Forty-one years ago my family and I sat transfixed before our television set and watched history being made. On July 20, 1969 we saw Neil Armstrong, garbed in a bulky protective suit, descend a short ladder and become the first human to set foot on an alien world. "That's one small step for (a) man, one giant leap for mankind," he memorably stated.
Goose bumps caused the hair on my fourteen-year-old arms to stand on end. Even at that age I was clearly aware I was witnessing an event of epochal importance. People had dreamed of such a moment since the dawn of human consciousness. It was potentially every bit as significant as Columbus making landfall in the West Indies.
President Kennedy had electrified and mobilized the nation in 1962 by setting a moon landing as a national goal. "We choose to go to the moon. We choose to go to the moon in this decade and do the other things, not because they are easy but because they are hard, because that goal will serve to organize and measure the best of our energies and skills, because that challenge is one that we are willing to accept, one we are unwilling to postpone, and one which we intend to win." See Kennedy's entire speech here.
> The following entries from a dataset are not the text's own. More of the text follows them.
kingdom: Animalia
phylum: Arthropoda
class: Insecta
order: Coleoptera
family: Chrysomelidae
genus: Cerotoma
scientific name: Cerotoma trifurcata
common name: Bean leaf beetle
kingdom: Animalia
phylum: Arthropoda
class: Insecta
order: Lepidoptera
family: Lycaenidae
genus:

Three quarters of a million Americans were involved in the space program at its height. We were inspired because we are adventurers and explorers at heart. Our more distant forebears explored and settled these continents; our more recent ones gave up kin and country to strike out on their own in search of new opportunity. We were inspired because we love a challenge, and the tougher the better. We were inspired because we love competition. The rival superpower, the Soviet Union, had beaten us off the mark into space and we were not to be outdone, not by anyone, and especially not by them. In those days, with triumph over the Great Depression and victory in World War II still fresh in the memories of all Americans over 30 and that can-do attitude imbued into us, their offspring, there was no doubt in anyone's mind we could accomplish anything we set out to do.
America embraced NASA and the space program for a number of reasons: national pride, scientific curiosity, Cold War one-upsmanship and pioneer spirit among them. It made little difference that a prime unnamed reason was to develop heavy-thrust intercontinental ballistic missiles capable of delivering nuclear Armageddon on Soviet Russia should that prove necessary.
As a spinoff dividend, the scientific advances needed to reach the moon buttressed America's economy and defense technology and kept them foremost in the world for decades to come. These included the computer revolution and major breakthroughs in communications, avionics, metallurgy, plastics, miniaturization, nutrition, optics, electronics and physics, just to name a few.
Besides being a thrilling human adventure, putting Neil Armstrong and Buzz Aldrin on the moon stood also as a supreme national achievement. It showed the kind of relentlessly awesome competence of which a resolute, motivated and unified United States of America is capable. I will remember it with pride for the rest of my life.